Hazel threw an LED torch down the stairs and broke it. Angela asked me to fix it. Well, it only cost $4 from the Reject Shop in the first place, so my repairs weren’t very careful. I opened up the aluminium case lengthwise with a Dremel cut-off wheel and found the problem — the circuit board had been soldered to the case, and that solder joint had broken. Oh well, every failure is an opportunity, right?

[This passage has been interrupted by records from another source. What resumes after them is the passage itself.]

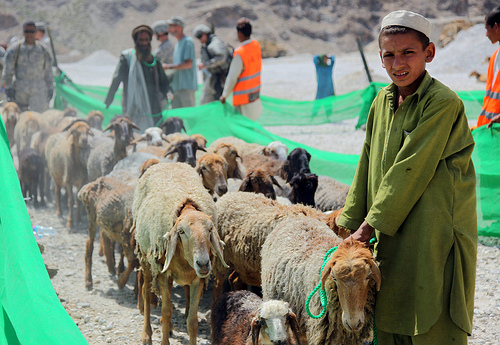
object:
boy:
[333, 8, 478, 345]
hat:
[376, 9, 434, 41]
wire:
[303, 241, 376, 345]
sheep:
[213, 190, 355, 296]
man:
[0, 20, 55, 114]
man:
[160, 18, 197, 108]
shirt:
[174, 36, 197, 91]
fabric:
[54, 74, 500, 238]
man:
[310, 53, 336, 124]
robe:
[312, 52, 335, 116]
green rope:
[304, 236, 379, 345]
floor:
[247, 114, 368, 157]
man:
[219, 20, 261, 120]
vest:
[231, 37, 262, 107]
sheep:
[208, 288, 303, 345]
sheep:
[285, 146, 319, 206]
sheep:
[128, 160, 231, 345]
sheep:
[255, 214, 381, 345]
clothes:
[335, 70, 476, 345]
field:
[0, 60, 500, 345]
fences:
[44, 67, 500, 234]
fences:
[0, 118, 90, 344]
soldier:
[193, 24, 234, 101]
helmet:
[204, 101, 227, 116]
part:
[4, 145, 144, 238]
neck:
[307, 245, 333, 324]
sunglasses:
[22, 28, 38, 35]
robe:
[333, 70, 479, 336]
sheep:
[75, 174, 138, 291]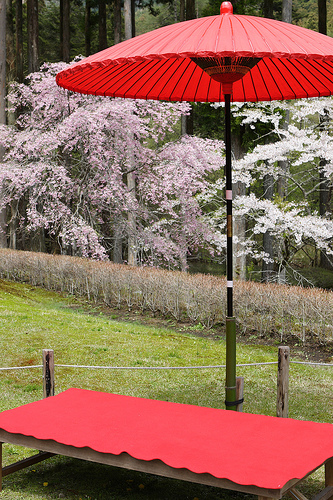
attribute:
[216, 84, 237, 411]
pole — made, umbrella, long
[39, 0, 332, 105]
umbrella — red, bright, large, open, roped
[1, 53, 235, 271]
tree — flowering, pink, covered, cherry, white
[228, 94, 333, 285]
tree — flowering, pink, covered, cherry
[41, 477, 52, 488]
flower — yellow, small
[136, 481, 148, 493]
flower — yellow, small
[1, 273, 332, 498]
lawn — grass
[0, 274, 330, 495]
grass — green, short, cut, low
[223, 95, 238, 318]
portion — black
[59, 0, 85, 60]
tree — tall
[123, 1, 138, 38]
tree — tall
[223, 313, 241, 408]
portion — green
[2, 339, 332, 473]
barrier — rope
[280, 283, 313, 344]
bush — bare, brown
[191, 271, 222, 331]
bush — bare, brown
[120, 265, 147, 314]
bush — bare, brown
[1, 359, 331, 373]
rope — white, thick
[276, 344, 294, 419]
post — short, wooden, weathered, brown, wood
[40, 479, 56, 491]
wildflower — yellow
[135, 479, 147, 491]
wildflower — yellow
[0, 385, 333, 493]
covering — red, bright, bench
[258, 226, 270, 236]
blossom — pink, pale, cherry, white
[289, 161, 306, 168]
blossom — pink, pale, cherry, white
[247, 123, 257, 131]
blossom — pink, pale, cherry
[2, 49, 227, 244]
flowers — white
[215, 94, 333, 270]
flowers — white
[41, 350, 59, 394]
post — weathered, wooden, brown, wood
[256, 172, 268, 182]
flower — cherry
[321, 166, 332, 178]
flower — cherry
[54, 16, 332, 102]
fabric — red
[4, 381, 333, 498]
stage — red, short, wooden, covered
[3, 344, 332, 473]
fence — made, wood, rope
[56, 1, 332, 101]
canopy — umbrella, red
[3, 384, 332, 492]
cot — red, displayed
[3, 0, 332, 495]
scene — asian, outdoor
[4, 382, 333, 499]
platform — covered, roped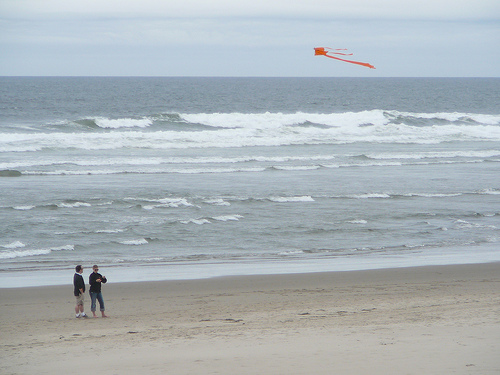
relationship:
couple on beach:
[73, 265, 109, 319] [2, 260, 498, 373]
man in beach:
[74, 265, 89, 320] [1, 76, 496, 374]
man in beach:
[74, 265, 89, 320] [2, 260, 498, 373]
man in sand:
[74, 265, 89, 320] [0, 258, 492, 373]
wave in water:
[0, 109, 500, 271] [3, 79, 492, 261]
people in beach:
[90, 255, 116, 319] [9, 155, 493, 374]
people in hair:
[89, 265, 110, 318] [93, 264, 101, 271]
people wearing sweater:
[89, 265, 110, 318] [87, 270, 107, 292]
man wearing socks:
[74, 265, 89, 320] [71, 307, 89, 314]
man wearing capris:
[74, 265, 89, 320] [89, 291, 105, 312]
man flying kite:
[70, 260, 85, 317] [308, 43, 378, 73]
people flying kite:
[89, 265, 110, 318] [308, 43, 378, 73]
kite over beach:
[315, 45, 375, 68] [1, 76, 496, 374]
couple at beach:
[73, 265, 109, 319] [0, 112, 497, 368]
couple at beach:
[71, 264, 92, 315] [0, 112, 497, 368]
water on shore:
[0, 76, 500, 284] [209, 273, 444, 367]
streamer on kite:
[325, 46, 348, 52] [314, 46, 376, 70]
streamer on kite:
[325, 49, 352, 56] [314, 46, 376, 70]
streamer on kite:
[324, 54, 375, 68] [314, 46, 376, 70]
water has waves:
[0, 76, 500, 284] [1, 110, 497, 177]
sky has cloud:
[0, 0, 498, 80] [3, 0, 499, 45]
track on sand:
[359, 302, 376, 316] [363, 266, 485, 371]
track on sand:
[296, 307, 311, 317] [363, 266, 485, 371]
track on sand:
[220, 313, 243, 324] [363, 266, 485, 371]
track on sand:
[198, 314, 212, 320] [363, 266, 485, 371]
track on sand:
[125, 328, 136, 336] [363, 266, 485, 371]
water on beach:
[0, 241, 500, 288] [2, 260, 498, 373]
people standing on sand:
[89, 265, 110, 318] [66, 314, 127, 337]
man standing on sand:
[74, 265, 89, 320] [66, 314, 127, 337]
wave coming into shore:
[0, 109, 492, 271] [44, 228, 491, 317]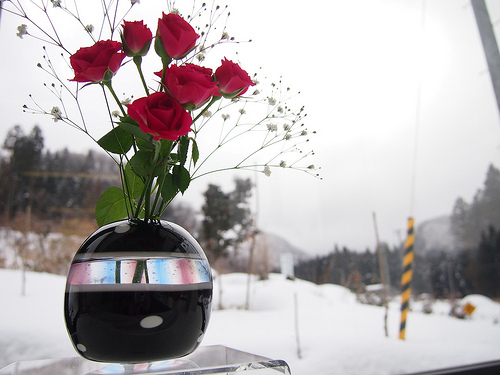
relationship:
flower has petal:
[68, 38, 127, 90] [89, 49, 114, 63]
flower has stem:
[71, 44, 146, 184] [107, 73, 133, 116]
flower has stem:
[68, 38, 127, 90] [107, 73, 133, 116]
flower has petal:
[71, 44, 146, 184] [89, 49, 114, 63]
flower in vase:
[68, 38, 127, 90] [72, 210, 199, 350]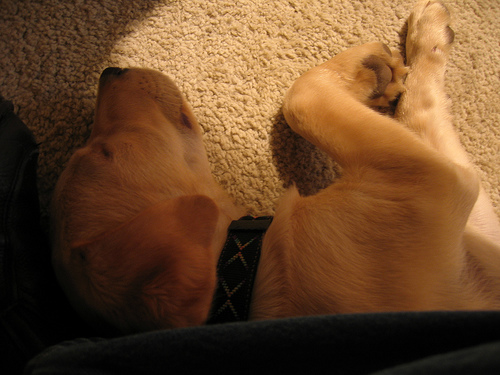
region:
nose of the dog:
[90, 42, 151, 89]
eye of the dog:
[80, 127, 135, 167]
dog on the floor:
[47, 37, 463, 302]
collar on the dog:
[191, 177, 291, 332]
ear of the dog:
[50, 148, 240, 314]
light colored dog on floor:
[58, 25, 492, 287]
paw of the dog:
[337, 38, 414, 111]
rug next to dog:
[191, 18, 272, 83]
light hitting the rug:
[219, 25, 298, 89]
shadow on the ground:
[78, 10, 170, 53]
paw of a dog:
[326, 33, 412, 110]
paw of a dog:
[395, 1, 462, 68]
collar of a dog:
[189, 203, 284, 338]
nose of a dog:
[91, 62, 127, 96]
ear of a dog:
[62, 180, 221, 335]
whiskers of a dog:
[121, 63, 201, 129]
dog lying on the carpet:
[39, 0, 499, 348]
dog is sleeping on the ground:
[37, 2, 499, 324]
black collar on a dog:
[190, 197, 281, 344]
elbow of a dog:
[429, 159, 486, 216]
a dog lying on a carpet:
[20, 6, 499, 331]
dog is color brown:
[39, 4, 496, 339]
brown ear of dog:
[76, 191, 217, 329]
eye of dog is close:
[78, 122, 120, 169]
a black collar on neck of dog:
[206, 199, 276, 324]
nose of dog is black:
[93, 54, 132, 88]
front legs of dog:
[270, 4, 491, 199]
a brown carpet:
[6, 0, 493, 94]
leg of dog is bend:
[258, 45, 490, 253]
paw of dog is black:
[346, 28, 418, 106]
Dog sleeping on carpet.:
[1, 0, 478, 372]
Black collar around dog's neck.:
[204, 211, 274, 325]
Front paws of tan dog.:
[270, 0, 495, 204]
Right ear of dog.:
[73, 193, 225, 328]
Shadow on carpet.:
[4, 0, 175, 93]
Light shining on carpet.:
[133, 0, 355, 85]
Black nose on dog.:
[96, 62, 126, 82]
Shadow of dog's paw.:
[267, 89, 343, 199]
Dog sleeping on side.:
[17, 0, 495, 352]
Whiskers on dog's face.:
[137, 67, 194, 123]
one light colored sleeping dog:
[28, 2, 494, 321]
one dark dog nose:
[93, 61, 131, 88]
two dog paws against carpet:
[275, 5, 475, 140]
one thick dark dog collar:
[201, 208, 280, 326]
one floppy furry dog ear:
[73, 186, 224, 327]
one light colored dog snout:
[133, 63, 196, 140]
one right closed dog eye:
[91, 135, 117, 166]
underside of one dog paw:
[360, 40, 412, 104]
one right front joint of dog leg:
[408, 140, 483, 237]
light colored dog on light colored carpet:
[16, 3, 496, 268]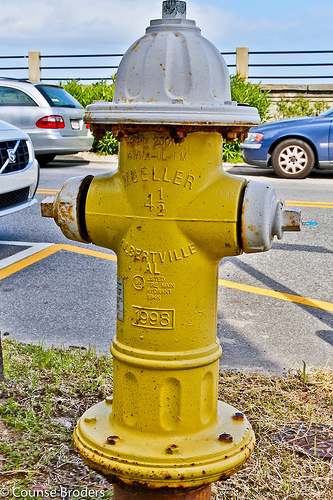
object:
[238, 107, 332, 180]
car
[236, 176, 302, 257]
outlet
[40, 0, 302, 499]
fire hydrant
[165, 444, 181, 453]
bolts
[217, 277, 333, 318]
lines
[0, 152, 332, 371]
road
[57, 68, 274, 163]
grass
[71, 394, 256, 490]
plate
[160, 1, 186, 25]
cap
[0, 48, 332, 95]
railing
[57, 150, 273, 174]
sidewalk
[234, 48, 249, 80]
post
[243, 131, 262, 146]
headlight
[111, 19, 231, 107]
lid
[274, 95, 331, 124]
shrubbery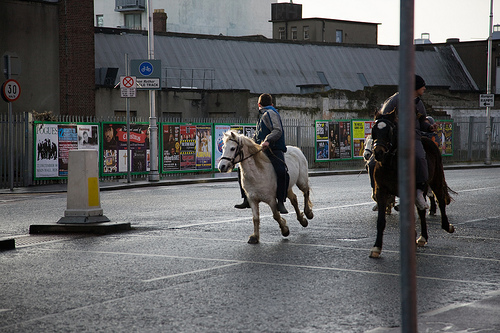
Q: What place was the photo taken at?
A: It was taken at the road.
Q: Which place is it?
A: It is a road.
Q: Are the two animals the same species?
A: Yes, all the animals are horses.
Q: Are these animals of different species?
A: No, all the animals are horses.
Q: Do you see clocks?
A: No, there are no clocks.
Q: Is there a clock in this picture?
A: No, there are no clocks.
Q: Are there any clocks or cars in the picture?
A: No, there are no clocks or cars.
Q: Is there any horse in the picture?
A: Yes, there is a horse.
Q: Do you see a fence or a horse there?
A: Yes, there is a horse.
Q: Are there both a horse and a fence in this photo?
A: Yes, there are both a horse and a fence.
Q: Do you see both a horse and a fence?
A: Yes, there are both a horse and a fence.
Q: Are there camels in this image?
A: No, there are no camels.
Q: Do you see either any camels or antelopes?
A: No, there are no camels or antelopes.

For days, as I walked around the house, I looked at every item for its potential as a lamp. Eventually I settled on the acrylic case for an old iPod Shuffle. I put the iPod itself in the bin.

DSC02604

It provides indirect lighting: the upward-facing LEDs put a spot on the ceiling, lighting up the room without excessive glare for people lying in bed.

Bill of materials:

  • Salvaged LED array
  • 10kΩ linear potentiometer
  • 100Ω resistor
  • BC548 NPN transistor
  • 1N914 type power diode
  • iPod shuffle case
  • 2.1mm DC barrel jack
  • Universal switch-mode power supply set to 9V

All items were from my stock or salvaged.

dimmable lamp

To dim an LED with a potentiometer, you need to control the current rather than the voltage. If you control the voltage, then you’ll get nothing at all until it reaches a certain threshold, and then the brightness will rise exponentially until something overheats. So I adapted a simple voltage-controlled current source from Horowitz & Hill (2nd edition) to provide roughly linear current control as you turn the knob. Biasing the lower end with a diode brings the zero current point to approximately the zero position of the potentiometer. In practice, at the lowest setting, there is a very slight glow from the LED array which is only visible in a very dark room. I’ll call that a feature, to help you find the knob at night.

Battery power?

Update: A friend asked me about battery power. The torch the LED array came from used 3 AAA batteries, so about 4.5V, but with this inefficient current source the supply voltage needs to be doubled, since at full brightness, the voltage drop across the resistor R2 is as much as across the LED. And even if you used a current source that could go from rail to rail, you would still waste up to half the power.

A better solution is to power it from its original 4.5V, but with PWM. No doubt something could be cooked up with 555 timers, but they’re not really my style, I don’t have them in stock. I do have microcontrollers, and a microcontroller solution for this would have some nice advantages.

So I would use an ATtiny44, with a circuit very similar to my season clock (which, by the way, is still running on its original AA batteries, almost 3 years later). I would measure the potentiometer voltage with the microcontroller’s ADC, and when it drops below a certain voltage, go into sleep mode, waking say once every 100ms. I would power the potentiometer from a digital output, saving 450µA in sleep mode, just turning it on long enough to measure it. Maximum DC output for this chip is 40mA, so an outboard transistor may be needed, depending on choice of the LED array.